— BEGIN Passage —
U.S. Pat. Nos. 5,218,376 and 6,354,698 discuss methods for stably discharging smaller ink droplets from an ink jet recording head, which contributes to high-quality image printing. In these methods, a bubble generated by an energy generation element, which discharges the ink from the ink jet recording head, is in communication with the atmosphere.

Further, U.S. Pat. No. 7,108,352 discusses a method for manufacturing an ink jet recording head at a low cost, the recording head being configured to discharge a small droplet at a higher speed. According to U.S. Pat. No. 7,108,352, nozzles are arranged on an ink jet recording chip at a high density, and ink droplets of various discharge amounts are discharged from the ink jet recording head.

In such an ink jet recording head, relatively small ink droplets are used for a highlighted area of a recording image and larger ink droplets are used for a dark image area. As a result, high-speed and high-quality image printing can be achieved at the same time.

In order to manufacture such an ink jet recording head at a low cost, it is useful that the nozzles capable of discharging various amount of ink are formed on one ink jet recording chip. Further, in order to realize low cost manufacturing, it is useful that a nozzle plate used for forming the nozzles has even thickness. In other words, it is useful that a distance from the energy generation element for discharging ink to a top of the nozzle plate is kept constant for each of the nozzles that discharge different amounts of ink.

However, a problem arises in manufacturing the ink jet recording head that satisfies the afore-described features. In particular, when the nozzle density is increased to 900 dots per inch (dpi) or more and the distance between the liquid supply port and the heater (hereinafter referred to as CH distance) is changed, a refill frequency of the nozzles that have relatively long CH distance becomes low. The term, refill frequency, is the frequency that a temporarily emptied recording liquid chamber is refilled with ink again.

In such a case, in order to perform the refill at a high frequency as much as possible, it is useful that the CH distance of the nozzles, which discharge a relatively small amount of ink, is longer than the CH distance of the nozzles, which discharge relatively a large amount of ink. This is because, in the case of the nozzles that discharge a larger amount of ink, the amount of retreat of the liquid to the liquid supply port increases at the time of bubbling. Therefore, if the CH distance of the nozzles that discharge a larger amount of ink is long, the refill frequency is lowered, which may result in a faulty ink supply.
— END Passage —
— BEGIN Records shown —
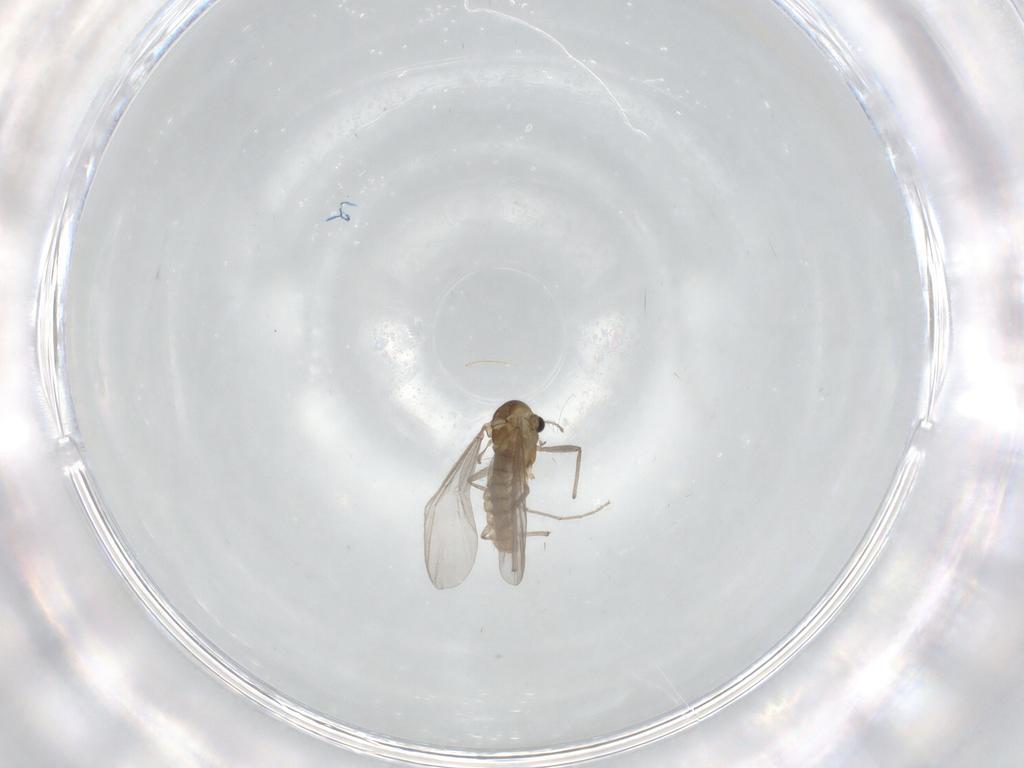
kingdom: Animalia
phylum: Arthropoda
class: Insecta
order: Diptera
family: Chironomidae
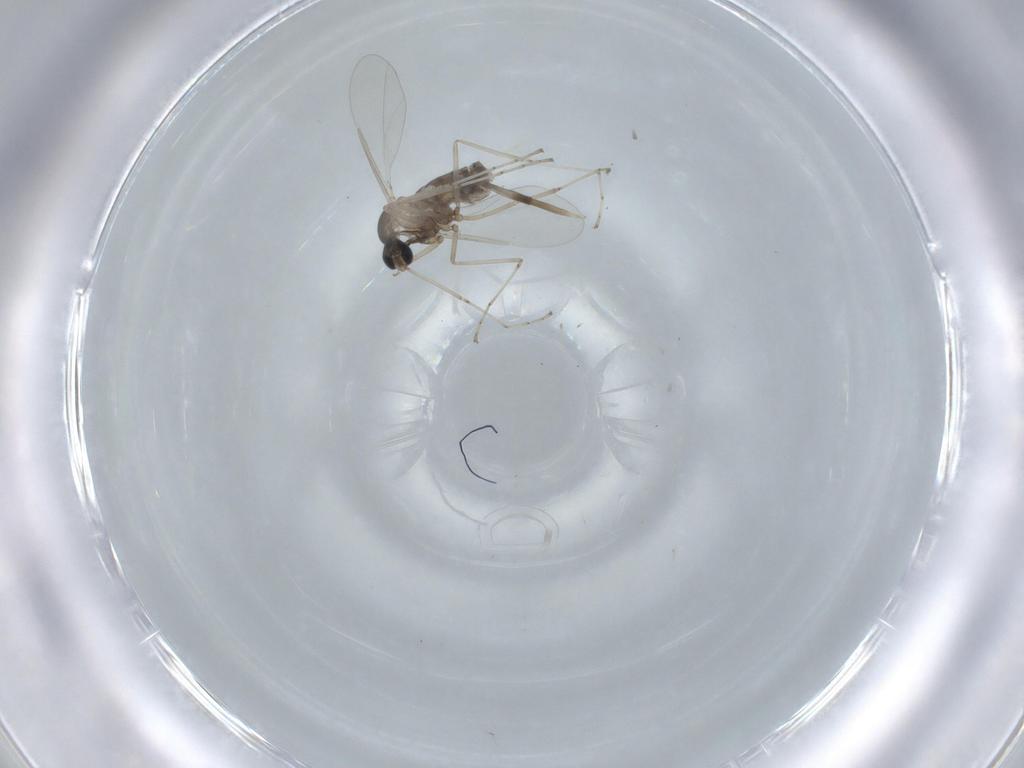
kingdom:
— END Records shown —
**Requirements:**
a – Name every U.S. patent number cited in the passage on ink jet recording heads.
b – Answer these questions from the passage on ink jet recording heads, one per line:
(i) Which droplets are used for a dark image area?
(ii) What does the term "CH distance" refer to?
(iii) At what nozzle density does the refill problem arise?
c – Carry on the passage on ink jet recording heads, starting right after its final sentence.

**Set of answers:**
a –
U.S. Pat. No. 5,218,376
U.S. Pat. No. 6,354,698
U.S. Pat. No. 7,108,352

b –
(i) Larger ink droplets are used for a dark image area.
(ii) It refers to the distance between the liquid supply port and the heater.
(iii) It arises at 900 dots per inch (dpi) or more.

c –
It is assumed, for example, that nozzles discharging a 2-pico liters (pl) ink droplet and nozzles discharging a 1-pl ink droplet are arranged alternately (staggered arrangement), and both nozzles discharge ink while a bubble generated by an energy generation element communicates with the atmosphere. In such a case, a longer CH distance is useful for the nozzles discharging a 1-pl ink droplet according to the above described viewpoint.

However, contrary to the above-described viewpoint, there happens to be a case where the refill frequency of the nozzles discharging a 1-pl ink droplet becomes lower than the refill frequency of the nozzles discharging a 2-pl ink droplet. This may cause a negative impact on high-speed recording.

SUMMARY OF THE INVENTION

The present invention is directed to an ink jet recording head which discharges different amounts of ink droplet and can perform a high-speed and high-quality image printing.

According to an aspect of the present invention, a method for discharging liquid from a recording head includes a first discharge port configured to discharge liquid supplied from a liquid supply port, a second discharge port configured to discharge a liquid, an amount of which is smaller than an amount of the liquid discharged from the first discharge port, and a substrate including a first heating element corresponding to the first discharge port, a second heating element corresponding to the second discharge port and the liquid supply port, wherein a distance between the liquid supply port and the second heating element is longer than a distance between the liquid supply port and the first heating element, a discharge of the liquid from the first discharge port is performed by a discharge method in which a bubble formed by the first heating element communicates with an atmosphere, and an amount of the liquid discharged from the second discharge port is less than 2 pico liters and discharge of the liquid from the second discharge port is performed by a discharge method in which a bubble formed by the second heating element debubbles without communicating with the atmosphere.

According to another aspect of the present invention, a relatively small droplet can be discharged at a high frequency and a relatively large droplet can be discharged with a fluctuation in the amount of discharge being controlled. Thus, an ink jet recording method which contributes to high-speed and high-quality image recording can be realized.

Further features and aspects of the present invention will become apparent from the following detailed description of exemplary embodiments with reference to the attached drawings.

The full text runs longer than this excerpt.